=== DATA FOR REVIEW ===

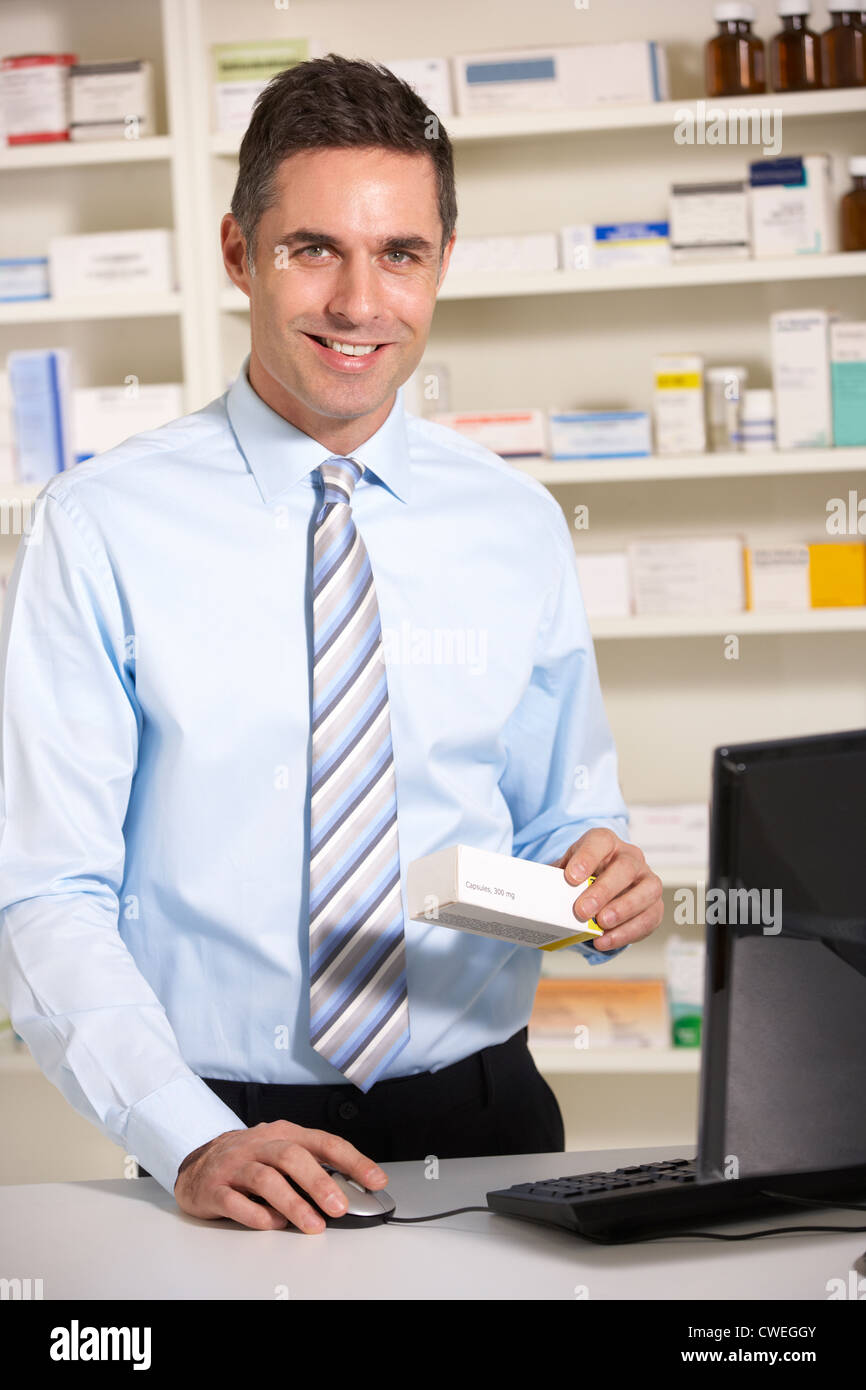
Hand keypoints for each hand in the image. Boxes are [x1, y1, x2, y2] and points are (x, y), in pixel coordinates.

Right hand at [174, 1121, 388, 1232]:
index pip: (324, 1142)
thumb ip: (312, 1167)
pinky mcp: (214, 1188)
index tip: (375, 1180)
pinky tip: (273, 1224)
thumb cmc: (250, 1160)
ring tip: (312, 1225)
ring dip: (293, 1203)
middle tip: (340, 1207)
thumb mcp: (282, 1153)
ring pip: (265, 1178)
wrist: (197, 1165)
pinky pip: (236, 1202)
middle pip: (292, 1156)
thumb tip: (351, 1191)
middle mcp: (259, 1144)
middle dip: (319, 1182)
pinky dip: (257, 1215)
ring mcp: (235, 1165)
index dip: (352, 1160)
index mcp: (284, 1133)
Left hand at [552, 827, 662, 950]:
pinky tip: (606, 940)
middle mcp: (631, 857)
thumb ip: (554, 879)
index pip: (600, 842)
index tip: (571, 878)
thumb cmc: (584, 878)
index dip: (587, 858)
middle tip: (582, 911)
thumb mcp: (567, 872)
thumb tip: (533, 893)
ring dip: (623, 909)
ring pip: (647, 890)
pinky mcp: (655, 905)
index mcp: (606, 843)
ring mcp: (647, 880)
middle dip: (603, 890)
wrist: (604, 889)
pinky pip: (649, 917)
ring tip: (601, 925)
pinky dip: (628, 932)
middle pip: (625, 867)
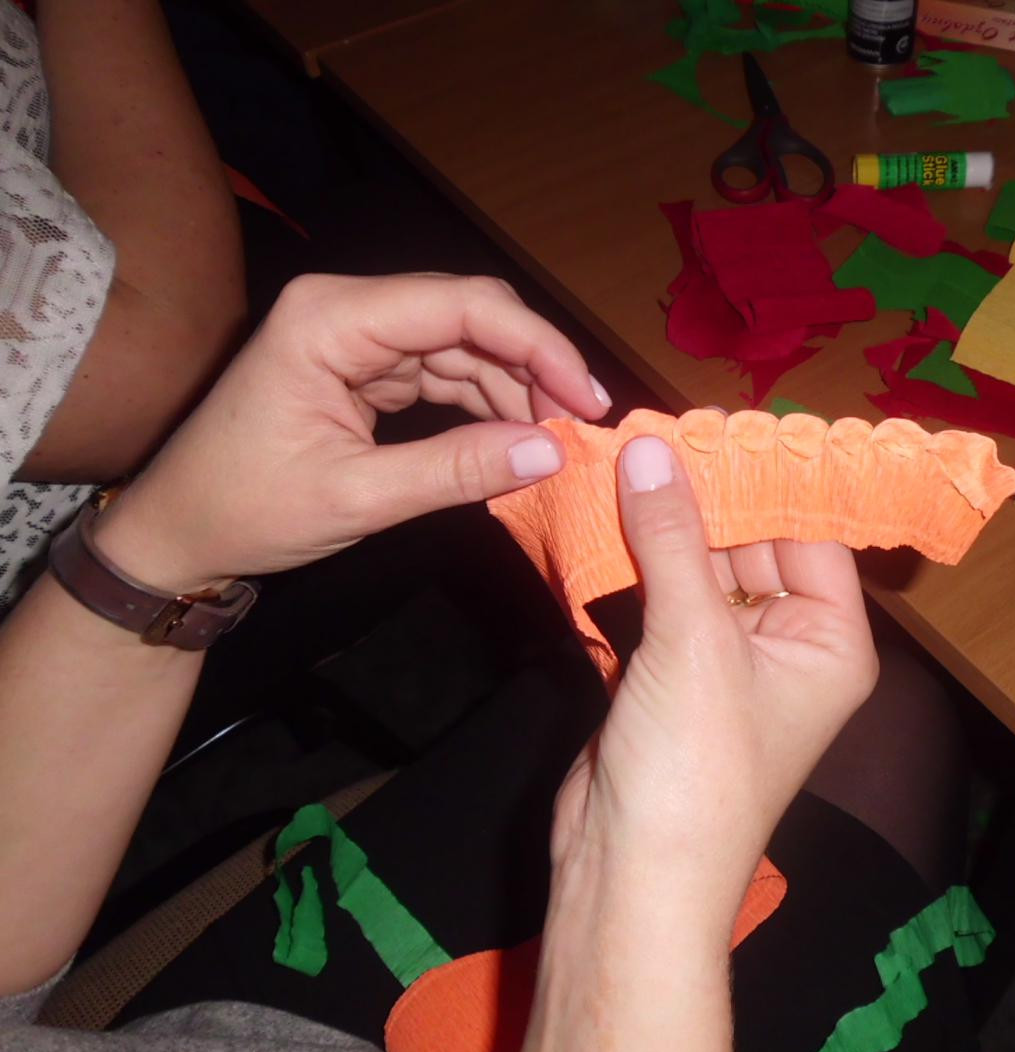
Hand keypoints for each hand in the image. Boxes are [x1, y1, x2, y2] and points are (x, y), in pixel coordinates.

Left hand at [89, 273, 610, 592]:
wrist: (178, 533)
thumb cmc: (244, 509)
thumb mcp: (356, 497)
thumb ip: (455, 469)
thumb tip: (551, 451)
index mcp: (331, 318)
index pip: (461, 306)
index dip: (536, 345)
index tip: (587, 398)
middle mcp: (347, 310)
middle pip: (470, 315)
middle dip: (534, 365)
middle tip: (585, 423)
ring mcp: (357, 336)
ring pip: (465, 344)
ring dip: (516, 388)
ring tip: (559, 439)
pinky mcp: (365, 368)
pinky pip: (444, 373)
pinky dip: (486, 404)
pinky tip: (519, 437)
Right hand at [551, 435, 878, 932]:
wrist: (630, 876)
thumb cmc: (694, 771)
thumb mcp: (692, 641)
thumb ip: (671, 539)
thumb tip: (652, 449)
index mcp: (828, 643)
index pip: (811, 534)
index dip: (768, 479)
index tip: (719, 421)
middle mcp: (786, 648)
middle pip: (750, 545)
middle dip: (702, 497)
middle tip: (653, 432)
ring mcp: (724, 663)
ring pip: (696, 571)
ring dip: (657, 528)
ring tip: (618, 459)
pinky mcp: (667, 677)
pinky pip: (656, 602)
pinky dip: (628, 567)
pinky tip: (596, 518)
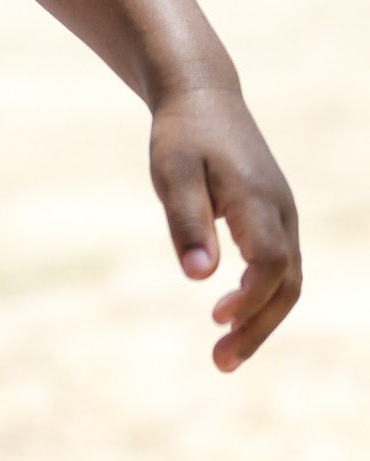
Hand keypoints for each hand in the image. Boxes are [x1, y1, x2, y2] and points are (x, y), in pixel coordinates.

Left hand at [149, 85, 300, 371]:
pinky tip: (229, 316)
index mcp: (256, 199)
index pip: (269, 262)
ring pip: (287, 280)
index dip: (250, 297)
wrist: (204, 98)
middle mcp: (280, 211)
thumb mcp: (172, 174)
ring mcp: (283, 215)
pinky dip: (261, 299)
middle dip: (258, 328)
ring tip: (223, 354)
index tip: (216, 320)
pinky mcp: (274, 218)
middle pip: (287, 283)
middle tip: (222, 363)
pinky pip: (279, 268)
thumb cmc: (182, 136)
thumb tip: (199, 277)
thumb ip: (186, 222)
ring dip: (260, 320)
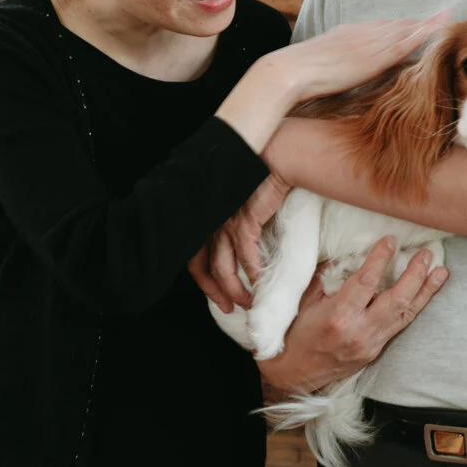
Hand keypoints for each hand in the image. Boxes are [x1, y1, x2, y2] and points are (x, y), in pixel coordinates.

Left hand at [191, 173, 288, 312]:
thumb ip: (231, 223)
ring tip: (248, 302)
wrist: (272, 158)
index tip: (216, 296)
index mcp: (204, 219)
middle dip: (216, 293)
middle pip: (204, 268)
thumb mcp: (235, 203)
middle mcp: (209, 223)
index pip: (194, 259)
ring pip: (224, 268)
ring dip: (236, 290)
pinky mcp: (244, 222)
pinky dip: (253, 274)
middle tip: (229, 308)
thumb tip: (239, 248)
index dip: (203, 282)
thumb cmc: (255, 178)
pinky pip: (247, 257)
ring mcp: (224, 224)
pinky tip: (259, 284)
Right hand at [260, 238, 445, 399]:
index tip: (390, 240)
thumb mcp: (305, 300)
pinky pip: (399, 326)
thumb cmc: (296, 333)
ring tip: (440, 272)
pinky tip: (423, 294)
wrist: (295, 373)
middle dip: (415, 274)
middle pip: (397, 299)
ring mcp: (370, 344)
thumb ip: (327, 277)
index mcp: (339, 316)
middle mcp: (359, 331)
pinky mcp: (375, 351)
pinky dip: (413, 307)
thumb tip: (347, 255)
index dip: (381, 258)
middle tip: (426, 255)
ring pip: (406, 314)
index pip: (367, 281)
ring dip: (425, 291)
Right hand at [274, 12, 447, 103]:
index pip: (381, 27)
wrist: (292, 71)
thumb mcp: (320, 63)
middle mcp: (363, 33)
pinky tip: (437, 32)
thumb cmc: (299, 73)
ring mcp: (369, 44)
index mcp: (349, 33)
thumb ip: (335, 63)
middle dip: (419, 21)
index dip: (401, 25)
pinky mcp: (374, 58)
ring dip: (427, 24)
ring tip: (448, 17)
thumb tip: (337, 71)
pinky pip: (403, 44)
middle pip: (397, 25)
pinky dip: (421, 35)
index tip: (416, 23)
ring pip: (405, 30)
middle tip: (443, 15)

===

* _YOUR TASK_:
Only the lines starting at the one that includes "pinky dip: (628, 567)" and ending at the one that includes "pinky dip: (261, 299)" should be retyped, exactly, from the records above; no pictures.

* _EXERCISE SOLUTION_:
pinky dip: (628, 567)
pinky tip: (596, 518)
Hand keypoints for each hand in the image. Boxes are [x1, y1, x2, y2] and points are (x, y), in pixel coordinates.

Left hand at [149, 85, 300, 371]:
pinky tip: (229, 316)
index mcp: (256, 199)
index pip: (269, 262)
ring pip: (287, 280)
index dip: (250, 297)
wrist: (204, 98)
middle mcp: (280, 211)
thumb mcp: (172, 174)
ring mcp: (283, 215)
pinky dip: (261, 299)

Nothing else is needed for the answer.